The U.S. Equal Employment Opportunity Commission

EEOC Office of Legal Counsel staff members wrote the following informal discussion letter in response to an inquiry from a member of the public. This letter is intended to provide an informal discussion of the noted issue and does not constitute an official opinion of the Commission.

ADA: Reasonable Accommodation

June 20, 2001

Dear :

This is in response to your letter of April 18, 2001, in which you inquired about the application of the Americans with Disabilities Act (ADA) to a situation involving an employee with a seizure disorder. (1) Your letter notes that this employee is qualified for his job. Recently, however, the employee's doctor placed several restrictions on the employee, including no driving. You note that driving is not an essential function of this employee's job, and that the employer is prepared to provide a driver for any transportation needed while on the job. Apparently, the employee has insisted on continuing to drive to and from work.

First, you ask if the employer is required to provide assistance in getting this employee to and from work. The ADA does not require an employer to provide such assistance as a form of reasonable accommodation; rather, it is the employee's responsibility to arrange how s/he will get to and from work. Nothing in the ADA, however, prevents an employer from offering an employee with a disability assistance in getting to and from work, although the individual may choose whether to accept such an offer.

Reasonable accommodation may be required to address other issues involving an employee's commute to and from work. For example, if the employer provided transportation to work for all employees, then it might have to provide reasonable accommodation to make this service accessible to a person with a disability. Also, there are certain types of reasonable accommodations that an employer might have to provide to address workplace barriers connected with commuting problems. For example, an employee who uses a wheelchair and who takes public transportation to get to work may need an adjustment to his/her working hours if transportation is limited because only some buses are accessible.

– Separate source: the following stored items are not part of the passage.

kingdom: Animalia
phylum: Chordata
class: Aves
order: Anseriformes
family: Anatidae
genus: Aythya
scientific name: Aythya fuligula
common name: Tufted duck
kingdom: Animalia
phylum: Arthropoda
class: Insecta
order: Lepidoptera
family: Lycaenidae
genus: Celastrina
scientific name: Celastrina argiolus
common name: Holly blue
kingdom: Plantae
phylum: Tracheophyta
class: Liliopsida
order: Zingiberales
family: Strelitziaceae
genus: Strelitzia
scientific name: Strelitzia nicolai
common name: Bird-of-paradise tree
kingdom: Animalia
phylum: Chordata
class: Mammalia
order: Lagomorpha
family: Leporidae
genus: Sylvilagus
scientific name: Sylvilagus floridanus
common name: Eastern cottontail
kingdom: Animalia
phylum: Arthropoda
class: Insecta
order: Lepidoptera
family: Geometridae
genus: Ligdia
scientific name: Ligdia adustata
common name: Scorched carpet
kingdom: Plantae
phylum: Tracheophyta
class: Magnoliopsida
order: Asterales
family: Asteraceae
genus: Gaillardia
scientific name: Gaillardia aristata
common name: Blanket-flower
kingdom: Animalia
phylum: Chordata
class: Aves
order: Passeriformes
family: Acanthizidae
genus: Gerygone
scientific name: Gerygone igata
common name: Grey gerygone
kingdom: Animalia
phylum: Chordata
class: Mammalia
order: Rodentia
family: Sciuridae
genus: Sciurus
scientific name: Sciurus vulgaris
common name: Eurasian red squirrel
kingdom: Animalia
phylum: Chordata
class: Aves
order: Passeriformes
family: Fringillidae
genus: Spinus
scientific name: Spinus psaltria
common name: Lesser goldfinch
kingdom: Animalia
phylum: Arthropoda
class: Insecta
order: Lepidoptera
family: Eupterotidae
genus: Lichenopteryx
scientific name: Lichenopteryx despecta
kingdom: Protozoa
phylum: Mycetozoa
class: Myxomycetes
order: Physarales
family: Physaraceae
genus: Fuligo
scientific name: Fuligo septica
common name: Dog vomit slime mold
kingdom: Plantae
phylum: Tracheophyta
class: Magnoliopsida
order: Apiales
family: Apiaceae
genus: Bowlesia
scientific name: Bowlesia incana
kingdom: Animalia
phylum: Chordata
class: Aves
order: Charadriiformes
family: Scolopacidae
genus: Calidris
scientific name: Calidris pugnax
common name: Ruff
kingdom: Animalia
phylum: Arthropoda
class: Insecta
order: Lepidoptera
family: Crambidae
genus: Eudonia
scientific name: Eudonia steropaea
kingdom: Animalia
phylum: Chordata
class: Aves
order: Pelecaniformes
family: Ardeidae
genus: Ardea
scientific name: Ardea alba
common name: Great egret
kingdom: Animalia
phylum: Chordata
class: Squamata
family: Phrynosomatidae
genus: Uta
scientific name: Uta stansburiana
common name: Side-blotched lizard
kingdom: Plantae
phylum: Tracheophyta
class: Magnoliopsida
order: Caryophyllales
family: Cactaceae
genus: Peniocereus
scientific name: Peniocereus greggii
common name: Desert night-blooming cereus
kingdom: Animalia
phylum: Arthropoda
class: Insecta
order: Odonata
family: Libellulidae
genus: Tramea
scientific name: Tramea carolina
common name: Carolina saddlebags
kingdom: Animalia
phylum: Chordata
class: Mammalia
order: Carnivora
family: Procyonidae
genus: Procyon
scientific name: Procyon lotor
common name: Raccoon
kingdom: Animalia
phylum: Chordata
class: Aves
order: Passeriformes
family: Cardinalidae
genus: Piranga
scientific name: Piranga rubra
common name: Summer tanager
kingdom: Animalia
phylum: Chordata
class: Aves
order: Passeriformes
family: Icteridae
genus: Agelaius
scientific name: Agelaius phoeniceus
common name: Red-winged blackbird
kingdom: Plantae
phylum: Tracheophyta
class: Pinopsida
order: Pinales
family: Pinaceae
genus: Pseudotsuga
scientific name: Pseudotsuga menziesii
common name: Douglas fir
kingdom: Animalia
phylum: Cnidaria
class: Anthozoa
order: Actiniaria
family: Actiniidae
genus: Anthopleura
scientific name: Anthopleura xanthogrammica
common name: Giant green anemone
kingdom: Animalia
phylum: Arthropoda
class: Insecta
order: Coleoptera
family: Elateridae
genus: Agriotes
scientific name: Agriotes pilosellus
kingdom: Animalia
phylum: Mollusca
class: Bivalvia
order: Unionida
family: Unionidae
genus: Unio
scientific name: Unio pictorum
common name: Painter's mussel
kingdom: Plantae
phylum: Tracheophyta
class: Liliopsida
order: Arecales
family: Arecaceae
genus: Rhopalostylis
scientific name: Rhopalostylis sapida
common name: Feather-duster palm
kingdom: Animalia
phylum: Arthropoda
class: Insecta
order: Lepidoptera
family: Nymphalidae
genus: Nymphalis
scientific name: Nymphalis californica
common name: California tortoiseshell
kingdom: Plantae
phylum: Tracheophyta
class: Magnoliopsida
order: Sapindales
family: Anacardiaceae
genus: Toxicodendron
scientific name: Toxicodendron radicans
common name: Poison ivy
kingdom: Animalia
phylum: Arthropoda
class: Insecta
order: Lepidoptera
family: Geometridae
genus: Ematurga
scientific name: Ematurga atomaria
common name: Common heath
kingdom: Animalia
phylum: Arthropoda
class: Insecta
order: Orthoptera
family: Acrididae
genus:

Second, you ask if the employer could require, as a condition of continued employment, that the employee follow his doctor's restriction and not drive to and from work. Generally, the Commission has discouraged employer involvement in the decisions of individuals with disabilities concerning how to treat or manage their conditions. For example, the Commission has taken the position that employers do not have a reasonable accommodation obligation to monitor whether an employee is taking prescribed medication or pursuing recommended medical treatment. (2) Reasonable accommodation is for the purpose of removing workplace barriers; whether an employee takes medication or pursues treatment is a matter of personal choice. Moreover, in addressing the question of whether an employer may require that an employee with a disability take prescribed medication, the Commission has said that if an employee's disability interferes with the ability to perform the job, then the employer may take appropriate steps to address performance or conduct problems. (3) Finally, imposing any condition of employment on an individual with a disability that is not required of other employees raises concerns about disparate treatment.

I hope this information is helpful. This letter is not an official opinion of the Commission.


Peggy R. Mastroianni
Associate Legal Counsel

1. This letter only discusses the application of the ADA to this situation. It does not discuss other potential legal considerations, including tort liability and the applicability of state laws that may restrict individuals with certain medical conditions from driving.

2. See EEOC Enforcement Guidance on Reasonable Accommodation and Undue Hardship Under the Americans with Disabilities Act at Question 36, 8 FEP Manual (BNA) 405:7601.

3. See EEOC Enforcement Guidance on the Americans with Disabilities Act and Psychiatric Disabilities at Question 32, 8 FEP Manual (BNA) 405:7478.

This page was last modified on April 27, 2007.